È andata così: io volevo andare a vedere Cogan, ma poi l'influenza mi ha piegato in quattro. Alcuni giorni di reclusione e spremute d'arancia in un limbo fatto di ottimi libri e febbre alta. Così Cogan, unica proiezione al cineforum, se n'è andato, ma questa è un'altra storia. Appena ripreso decido per una serata fuori, tanto per ricordarmi che odore ha l'aria. La scelta è Alì ha gli occhi azzurri, italiano, con intenti precisi di analisi di certe situazioni sociali. Credo.
La serata l'abbiamo organizzata a metà: delle due abbiamo indovinato il titolo e sbagliato l'orario. Quando ci siamo presentati inn biglietteria, il film veleggiava verso il suo secondo quarto d'ora. Colpa nostra (mia, soprattutto) e del fidarsi della consuetudine. Con le scelte ridotte all'osso, abbiamo evitato il cineantipasto (preludio di una serie di cinepanettoni tricolori), è rimasto solo il film con il vecchio.

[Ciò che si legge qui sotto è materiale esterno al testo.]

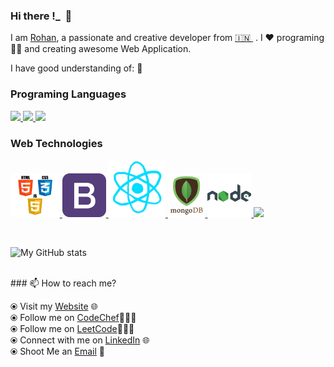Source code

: ### Hi there !\_&nbsp; 👋

I am [Rohan](https://rohansharma06.github.io/rohanportfolio/), a passionate and creative developer from [🇮🇳 ](https://en.wikipedia.org/wiki/India)&nbsp;. I ❤️ programing 👨‍💻 and creating awesome Web Application.

I have good understanding of: 🎯

### Programing Languages

<p float="left">
  <a href="https://en.wikipedia.org/wiki/C_(programming_language)" >
    <img src="https://gifimage.net/wp-content/uploads/2017/10/c-gif-7.gif"  height="90" />
  </a>
  <a href="https://en.wikipedia.org/wiki/C%2B%2B" >
    <img src="https://2.bp.blogspot.com/-z3HC6lmULWs/VY04-cq47kI/AAAAAAAAAwQ/WH7RVNF_ZcA/s1600/f0ff536eb8244be3a825803e6f04f499.gif"  height="90" />
  </a>
  <a href="https://go.java/?intcmp=gojava-banner-java-com" >
    <img src="https://www.logigroup.ma/images/modules/technologies/dev/developpement_java_maroc.gif"  height="70" />
  </a>
 </p>
  
  ### Web Technologies
  
  <p float="left" >
      <a href="https://www.w3.org/wiki/The_web_standards_model_-_HTML_CSS_and_JavaScript" >
        <img src="https://github.com/rohansharma06/rohansharma06/blob/master/images/hcj.png?raw=true" height="70" />
      </a>
    <a href="https://getbootstrap.com/" >
      <img src="https://github.com/rohansharma06/rohansharma06/blob/master/images/bootstrap.png?raw=true"  height="70" />
    </a>
    <a href="https://reactjs.org/" >
      <img src="https://github.com/rohansharma06/rohansharma06/blob/master/images/react.gif?raw=true"  height="92"  />
    </a>
    <a href="https://www.mongodb.com/" >
      <img src="https://github.com/rohansharma06/rohansharma06/blob/master/images/mongo.gif?raw=true"  height="70"  />
    </a>
    <a href="https://nodejs.org/en/" >
      <img src="https://raw.githubusercontent.com/rohansharma06/rohansharma06/master/images/node.webp"  height="70"  />
    </a>
    <a href="http://www.passportjs.org/" >
      <img src="https://miro.medium.com/max/400/1*YI1tt4kGzvea-v4dAhZ90w.png"  height="70"  />
    </a>
  </p>

</br>

![My GitHub stats](https://github-readme-stats.vercel.app/api?username=rohansharma06&show_icons=true&hide_border=true)

</br>
### 📫 How to reach me?

⦿ Visit my [Website](https://rohansharma06.github.io/rohanportfolio/) 🌐 <br>
⦿ Follow me on [CodeChef](https://www.codechef.com/users/sharma_rohan)👨🏻‍💻 <br>
⦿ Follow me on [LeetCode](https://leetcode.com/sharma_rohan/)👨🏻‍💻 <br>
⦿ Connect with me on [LinkedIn](https://www.linkedin.com/in/rohan-sharmaa/) 🌐 <br>
⦿ Shoot Me an [Email](mailto:rohansharma251998@gmail.com) 💌 <br>
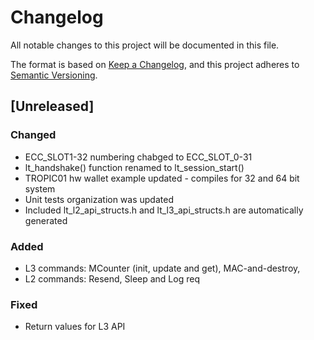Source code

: # Changelog

All notable changes to this project will be documented in this file.

The format is based on [Keep a Changelog](https://keepachangelog.com/en/1.1.0/),
and this project adheres to [Semantic Versioning](https://semver.org/spec/v2.0.0.html).

## [Unreleased]

### Changed

- ECC_SLOT1-32 numbering chabged to ECC_SLOT_0-31
- lt_handshake() function renamed to lt_session_start()
- TROPIC01 hw wallet example updated - compiles for 32 and 64 bit system
- Unit tests organization was updated
- Included lt_l2_api_structs.h and lt_l3_api_structs.h are automatically generated

### Added

- L3 commands: MCounter (init, update and get), MAC-and-destroy,
- L2 commands: Resend, Sleep and Log req

### Fixed

- Return values for L3 API
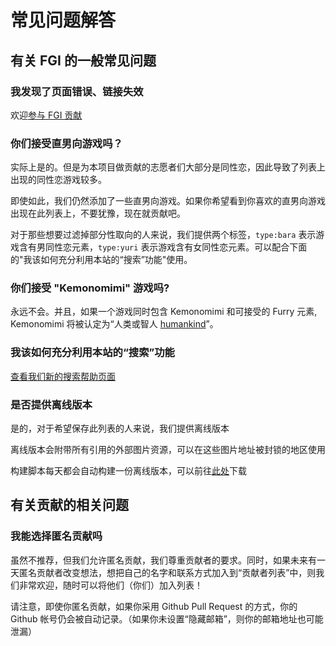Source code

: # 常见问题解答

## 有关 FGI 的一般常见问题

### 我发现了页面错误、链接失效

欢迎[参与 FGI 贡献](https://github.com/FurryGamesIndex/games/blob/master/doc/Contribute.zh-cn.md)

### 你们接受直男向游戏吗？

实际上是的。但是为本项目做贡献的志愿者们大部分是同性恋，因此导致了列表上出现的同性恋游戏较多。

即使如此，我们仍然添加了一些直男向游戏。如果你希望看到你喜欢的直男向游戏出现在此列表上，不要犹豫，现在就贡献吧。

对于那些想要过滤掉部分性取向的人来说，我们提供两个标签，`type:bara` 表示游戏含有男同性恋元素，`type:yuri` 表示游戏含有女同性恋元素。可以配合下面的"我该如何充分利用本站的“搜索”功能"使用。

### 你们接受 "Kemonomimi" 游戏吗?

永远不会。并且，如果一个游戏同时包含 Kemonomimi 和可接受的 Furry 元素, Kemonomimi 将被认定为“人类或智人 [humankind](https://furrygames.top/en/search.html?tagx?male:humankind%20or%20female:humankind)”。

### 我该如何充分利用本站的“搜索”功能

<a href="search_help.html">查看我们新的搜索帮助页面</a>

### 是否提供离线版本

是的，对于希望保存此列表的人来说，我们提供离线版本

离线版本会附带所有引用的外部图片资源，可以在这些图片地址被封锁的地区使用

构建脚本每天都会自动构建一份离线版本，可以前往[此处](https://github.com/FurryGamesIndex/games/releases/tag/_gh_assets)下载

## 有关贡献的相关问题

### 我能选择匿名贡献吗

虽然不推荐，但我们允许匿名贡献，我们尊重贡献者的要求。同时，如果未来有一天匿名贡献者改变想法，想把自己的名字和联系方式加入到“贡献者列表”中，则我们非常欢迎，随时可以将他们（你们）加入列表！

请注意，即使你匿名贡献，如果你采用 Github Pull Request 的方式，你的 Github 帐号仍会被自动记录。（如果你未设置“隐藏邮箱”，则你的邮箱地址也可能泄漏）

Tutti sanno che io Clint Eastwood non lo amo particolarmente, e parlo di entrambi i lati della cinepresa. Però questa volta non mi è dispiaciuto. Fa la parte del vecchio burbero con qualche acciacco e un po' più tenero del solito. Certo non una cosa originalissima, ma almeno piacevole. Il film parla del baseball, in qualche modo, del rapporto con la figlia, troppo letterale, con colpo di scena finale che in fondo non aggiunge molto al ruolo di genitore come personaggio.
Commediola agrodolce e prevedibile che però ha salvato una settimana partita male sotto ogni aspetto possibile e immaginabile. Decisivi i commenti dei vicini di poltrona.